*EXERCISE*
Only some lines are wanted. Transcribe, exactly, the lines below from the line with "#bbd175; stroke: #737e50" up to and including the line with "#45b1c2; stroke-width: 2.5".

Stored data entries

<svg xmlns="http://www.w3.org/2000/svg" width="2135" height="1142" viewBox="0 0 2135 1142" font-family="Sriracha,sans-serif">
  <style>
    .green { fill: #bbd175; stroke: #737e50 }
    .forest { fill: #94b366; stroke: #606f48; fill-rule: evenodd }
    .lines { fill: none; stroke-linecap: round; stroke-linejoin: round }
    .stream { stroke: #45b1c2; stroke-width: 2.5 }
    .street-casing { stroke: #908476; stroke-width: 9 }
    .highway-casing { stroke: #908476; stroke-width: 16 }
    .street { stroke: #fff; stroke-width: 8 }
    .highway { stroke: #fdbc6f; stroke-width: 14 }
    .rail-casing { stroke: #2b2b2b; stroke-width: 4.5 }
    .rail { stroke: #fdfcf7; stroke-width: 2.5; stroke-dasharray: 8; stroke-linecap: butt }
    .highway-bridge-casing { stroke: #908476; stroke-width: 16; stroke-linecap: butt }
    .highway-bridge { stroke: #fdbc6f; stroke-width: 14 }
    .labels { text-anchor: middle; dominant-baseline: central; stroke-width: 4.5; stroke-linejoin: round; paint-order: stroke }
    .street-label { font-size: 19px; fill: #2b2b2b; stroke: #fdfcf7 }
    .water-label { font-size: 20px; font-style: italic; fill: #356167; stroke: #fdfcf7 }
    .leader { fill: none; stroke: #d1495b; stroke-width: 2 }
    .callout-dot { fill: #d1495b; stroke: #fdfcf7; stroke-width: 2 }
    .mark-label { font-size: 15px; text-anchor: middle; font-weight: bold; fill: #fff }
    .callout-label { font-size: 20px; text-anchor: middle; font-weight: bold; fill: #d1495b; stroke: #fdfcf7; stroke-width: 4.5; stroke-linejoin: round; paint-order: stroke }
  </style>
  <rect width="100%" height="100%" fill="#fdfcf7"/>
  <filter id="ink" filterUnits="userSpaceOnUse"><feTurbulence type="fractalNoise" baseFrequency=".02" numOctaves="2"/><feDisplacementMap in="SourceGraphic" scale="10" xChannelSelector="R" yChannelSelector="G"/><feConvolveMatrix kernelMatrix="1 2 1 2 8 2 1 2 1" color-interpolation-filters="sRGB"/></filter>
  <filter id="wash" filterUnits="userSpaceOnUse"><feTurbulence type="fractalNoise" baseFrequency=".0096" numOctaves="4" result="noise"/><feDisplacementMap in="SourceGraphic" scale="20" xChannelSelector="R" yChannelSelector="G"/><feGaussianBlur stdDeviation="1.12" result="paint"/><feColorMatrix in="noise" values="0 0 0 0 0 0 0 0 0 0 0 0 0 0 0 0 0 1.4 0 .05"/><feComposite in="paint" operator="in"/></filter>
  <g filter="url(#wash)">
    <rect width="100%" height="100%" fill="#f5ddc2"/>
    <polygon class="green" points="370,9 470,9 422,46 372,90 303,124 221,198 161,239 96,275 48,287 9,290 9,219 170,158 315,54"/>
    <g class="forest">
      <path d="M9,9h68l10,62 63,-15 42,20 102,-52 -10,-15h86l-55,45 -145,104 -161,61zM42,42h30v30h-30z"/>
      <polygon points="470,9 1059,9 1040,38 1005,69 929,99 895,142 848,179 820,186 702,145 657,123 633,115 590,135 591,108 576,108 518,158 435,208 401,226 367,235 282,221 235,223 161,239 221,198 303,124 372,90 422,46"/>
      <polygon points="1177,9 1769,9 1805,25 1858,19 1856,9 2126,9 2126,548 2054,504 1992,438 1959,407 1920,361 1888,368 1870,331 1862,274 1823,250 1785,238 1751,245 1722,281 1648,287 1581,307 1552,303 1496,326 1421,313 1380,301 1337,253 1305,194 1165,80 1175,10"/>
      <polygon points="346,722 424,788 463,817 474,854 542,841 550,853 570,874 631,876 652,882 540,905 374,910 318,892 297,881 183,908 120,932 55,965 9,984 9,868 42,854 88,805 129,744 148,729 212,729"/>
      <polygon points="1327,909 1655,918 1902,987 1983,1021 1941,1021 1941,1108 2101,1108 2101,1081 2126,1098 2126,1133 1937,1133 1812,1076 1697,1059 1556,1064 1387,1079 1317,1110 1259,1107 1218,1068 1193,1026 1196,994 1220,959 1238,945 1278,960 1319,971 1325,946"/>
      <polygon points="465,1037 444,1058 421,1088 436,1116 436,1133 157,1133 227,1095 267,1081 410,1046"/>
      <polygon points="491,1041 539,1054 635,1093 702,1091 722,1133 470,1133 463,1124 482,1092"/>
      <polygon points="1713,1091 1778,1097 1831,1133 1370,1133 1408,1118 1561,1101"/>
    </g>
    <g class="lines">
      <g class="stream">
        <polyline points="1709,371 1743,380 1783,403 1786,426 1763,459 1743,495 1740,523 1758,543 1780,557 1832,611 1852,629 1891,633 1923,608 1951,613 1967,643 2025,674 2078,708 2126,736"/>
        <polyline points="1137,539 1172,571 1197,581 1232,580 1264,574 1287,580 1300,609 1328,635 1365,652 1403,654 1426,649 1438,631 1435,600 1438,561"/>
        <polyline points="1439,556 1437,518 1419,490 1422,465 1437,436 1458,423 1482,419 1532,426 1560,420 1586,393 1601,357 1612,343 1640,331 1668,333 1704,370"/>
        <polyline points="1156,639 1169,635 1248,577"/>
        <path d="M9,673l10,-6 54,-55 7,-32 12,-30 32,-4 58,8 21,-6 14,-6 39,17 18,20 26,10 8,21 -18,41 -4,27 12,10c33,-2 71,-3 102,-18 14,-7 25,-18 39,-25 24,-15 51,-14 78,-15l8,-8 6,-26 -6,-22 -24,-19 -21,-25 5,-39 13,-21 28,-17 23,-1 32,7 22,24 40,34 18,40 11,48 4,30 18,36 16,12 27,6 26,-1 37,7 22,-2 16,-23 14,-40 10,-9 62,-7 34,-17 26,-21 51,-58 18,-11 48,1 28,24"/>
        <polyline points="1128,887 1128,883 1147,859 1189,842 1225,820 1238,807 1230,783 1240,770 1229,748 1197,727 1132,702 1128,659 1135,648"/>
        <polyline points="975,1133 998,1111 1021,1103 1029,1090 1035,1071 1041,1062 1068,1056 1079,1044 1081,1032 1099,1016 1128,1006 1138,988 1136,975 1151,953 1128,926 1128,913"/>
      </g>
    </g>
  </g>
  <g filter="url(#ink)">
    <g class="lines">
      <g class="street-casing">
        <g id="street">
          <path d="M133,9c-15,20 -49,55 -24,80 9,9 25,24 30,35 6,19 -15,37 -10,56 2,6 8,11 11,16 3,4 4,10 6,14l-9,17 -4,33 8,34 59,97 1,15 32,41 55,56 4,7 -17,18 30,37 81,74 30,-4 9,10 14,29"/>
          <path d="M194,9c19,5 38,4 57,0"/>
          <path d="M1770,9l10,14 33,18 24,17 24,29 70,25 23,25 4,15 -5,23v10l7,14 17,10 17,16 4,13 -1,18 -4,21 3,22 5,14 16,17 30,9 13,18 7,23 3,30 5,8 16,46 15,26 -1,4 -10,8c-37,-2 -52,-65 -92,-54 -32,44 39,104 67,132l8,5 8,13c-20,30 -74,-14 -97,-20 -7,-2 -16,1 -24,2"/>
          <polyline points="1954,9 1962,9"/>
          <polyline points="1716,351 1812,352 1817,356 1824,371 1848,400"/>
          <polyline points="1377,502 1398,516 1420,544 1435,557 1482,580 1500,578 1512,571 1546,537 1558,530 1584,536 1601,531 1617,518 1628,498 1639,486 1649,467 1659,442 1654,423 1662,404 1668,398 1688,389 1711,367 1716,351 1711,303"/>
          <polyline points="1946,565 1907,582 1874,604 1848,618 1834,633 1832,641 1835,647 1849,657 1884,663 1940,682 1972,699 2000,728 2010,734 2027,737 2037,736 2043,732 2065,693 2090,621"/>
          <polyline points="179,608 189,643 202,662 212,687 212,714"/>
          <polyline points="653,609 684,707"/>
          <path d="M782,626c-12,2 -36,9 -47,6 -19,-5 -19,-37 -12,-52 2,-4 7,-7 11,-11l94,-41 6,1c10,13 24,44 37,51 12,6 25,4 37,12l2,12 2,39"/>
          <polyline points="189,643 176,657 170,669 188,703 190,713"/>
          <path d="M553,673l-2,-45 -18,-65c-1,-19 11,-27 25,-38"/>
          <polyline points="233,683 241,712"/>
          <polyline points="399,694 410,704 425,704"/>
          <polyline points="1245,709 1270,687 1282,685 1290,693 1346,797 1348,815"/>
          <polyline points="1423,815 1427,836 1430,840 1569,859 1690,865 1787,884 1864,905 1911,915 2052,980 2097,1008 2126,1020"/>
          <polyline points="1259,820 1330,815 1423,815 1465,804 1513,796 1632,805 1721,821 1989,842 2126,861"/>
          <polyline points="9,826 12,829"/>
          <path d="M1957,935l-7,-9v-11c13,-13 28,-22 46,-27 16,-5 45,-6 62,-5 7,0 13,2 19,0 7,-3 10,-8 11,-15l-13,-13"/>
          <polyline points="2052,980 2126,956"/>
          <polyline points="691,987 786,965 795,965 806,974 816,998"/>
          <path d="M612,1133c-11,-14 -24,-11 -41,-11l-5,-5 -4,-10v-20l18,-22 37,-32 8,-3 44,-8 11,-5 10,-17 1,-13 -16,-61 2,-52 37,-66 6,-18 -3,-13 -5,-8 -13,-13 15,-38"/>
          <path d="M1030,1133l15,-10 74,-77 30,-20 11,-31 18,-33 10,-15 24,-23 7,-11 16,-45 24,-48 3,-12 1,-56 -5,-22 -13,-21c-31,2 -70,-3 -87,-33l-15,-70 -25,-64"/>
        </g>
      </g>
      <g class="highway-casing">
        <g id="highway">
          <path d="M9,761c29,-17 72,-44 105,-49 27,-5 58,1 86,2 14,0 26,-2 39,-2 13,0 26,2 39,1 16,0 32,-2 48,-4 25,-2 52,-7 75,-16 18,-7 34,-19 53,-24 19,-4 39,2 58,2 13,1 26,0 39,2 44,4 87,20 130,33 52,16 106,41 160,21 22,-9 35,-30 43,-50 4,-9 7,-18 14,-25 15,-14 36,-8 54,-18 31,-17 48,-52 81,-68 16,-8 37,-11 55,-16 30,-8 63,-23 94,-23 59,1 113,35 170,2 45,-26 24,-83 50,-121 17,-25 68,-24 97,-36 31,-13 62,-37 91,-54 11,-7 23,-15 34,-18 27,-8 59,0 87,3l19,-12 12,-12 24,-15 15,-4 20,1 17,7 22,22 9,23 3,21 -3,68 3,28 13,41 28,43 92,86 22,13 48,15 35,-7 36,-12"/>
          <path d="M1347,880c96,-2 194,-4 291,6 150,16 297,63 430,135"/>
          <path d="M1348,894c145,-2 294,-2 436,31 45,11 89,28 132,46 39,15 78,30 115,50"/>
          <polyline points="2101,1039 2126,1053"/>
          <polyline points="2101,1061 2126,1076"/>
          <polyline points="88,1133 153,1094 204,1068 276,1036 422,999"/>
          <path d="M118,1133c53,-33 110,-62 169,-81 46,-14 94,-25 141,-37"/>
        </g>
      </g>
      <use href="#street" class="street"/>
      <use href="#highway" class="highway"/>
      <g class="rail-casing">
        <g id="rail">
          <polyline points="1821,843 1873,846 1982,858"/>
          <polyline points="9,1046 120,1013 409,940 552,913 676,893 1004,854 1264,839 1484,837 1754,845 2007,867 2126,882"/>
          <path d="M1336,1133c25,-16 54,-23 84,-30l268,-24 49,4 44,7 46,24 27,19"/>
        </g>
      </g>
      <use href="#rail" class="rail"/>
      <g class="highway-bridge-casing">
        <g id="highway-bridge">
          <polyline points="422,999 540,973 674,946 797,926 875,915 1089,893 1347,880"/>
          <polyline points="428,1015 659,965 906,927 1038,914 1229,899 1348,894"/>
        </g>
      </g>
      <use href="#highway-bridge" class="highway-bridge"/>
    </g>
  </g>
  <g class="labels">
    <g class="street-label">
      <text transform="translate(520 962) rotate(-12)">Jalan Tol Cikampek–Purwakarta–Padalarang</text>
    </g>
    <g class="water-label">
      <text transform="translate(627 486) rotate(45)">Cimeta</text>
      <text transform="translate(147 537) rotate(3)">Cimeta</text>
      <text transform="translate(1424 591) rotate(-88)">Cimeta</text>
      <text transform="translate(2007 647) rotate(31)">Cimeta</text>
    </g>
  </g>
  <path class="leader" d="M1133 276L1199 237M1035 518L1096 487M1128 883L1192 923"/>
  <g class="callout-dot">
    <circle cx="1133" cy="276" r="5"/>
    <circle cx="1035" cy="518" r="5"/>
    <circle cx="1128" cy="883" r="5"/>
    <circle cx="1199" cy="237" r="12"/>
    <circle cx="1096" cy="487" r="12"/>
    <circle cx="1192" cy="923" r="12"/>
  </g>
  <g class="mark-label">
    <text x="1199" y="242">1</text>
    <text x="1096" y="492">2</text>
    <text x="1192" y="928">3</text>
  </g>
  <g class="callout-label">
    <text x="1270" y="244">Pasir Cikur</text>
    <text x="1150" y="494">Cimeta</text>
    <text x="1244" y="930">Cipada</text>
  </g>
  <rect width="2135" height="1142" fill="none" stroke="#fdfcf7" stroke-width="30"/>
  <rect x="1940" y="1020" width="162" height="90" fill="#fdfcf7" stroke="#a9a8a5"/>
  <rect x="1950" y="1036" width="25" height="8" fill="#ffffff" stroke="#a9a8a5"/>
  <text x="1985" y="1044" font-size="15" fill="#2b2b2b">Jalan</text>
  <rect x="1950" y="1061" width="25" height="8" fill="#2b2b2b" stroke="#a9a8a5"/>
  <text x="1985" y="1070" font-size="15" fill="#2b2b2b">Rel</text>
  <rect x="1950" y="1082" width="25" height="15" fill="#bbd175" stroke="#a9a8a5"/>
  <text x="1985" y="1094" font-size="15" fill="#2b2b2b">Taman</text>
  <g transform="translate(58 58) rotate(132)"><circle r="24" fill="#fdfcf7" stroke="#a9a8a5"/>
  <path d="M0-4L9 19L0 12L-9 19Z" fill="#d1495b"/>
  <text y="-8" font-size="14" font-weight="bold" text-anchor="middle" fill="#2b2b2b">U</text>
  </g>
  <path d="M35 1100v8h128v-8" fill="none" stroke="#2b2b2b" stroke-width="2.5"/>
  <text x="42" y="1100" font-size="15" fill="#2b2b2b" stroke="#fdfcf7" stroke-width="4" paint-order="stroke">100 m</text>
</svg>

*REPLY TO THE TASK*
    .green { fill: #bbd175; stroke: #737e50 }
    .forest { fill: #94b366; stroke: #606f48; fill-rule: evenodd }
    .lines { fill: none; stroke-linecap: round; stroke-linejoin: round }
    .stream { stroke: #45b1c2; stroke-width: 2.5 }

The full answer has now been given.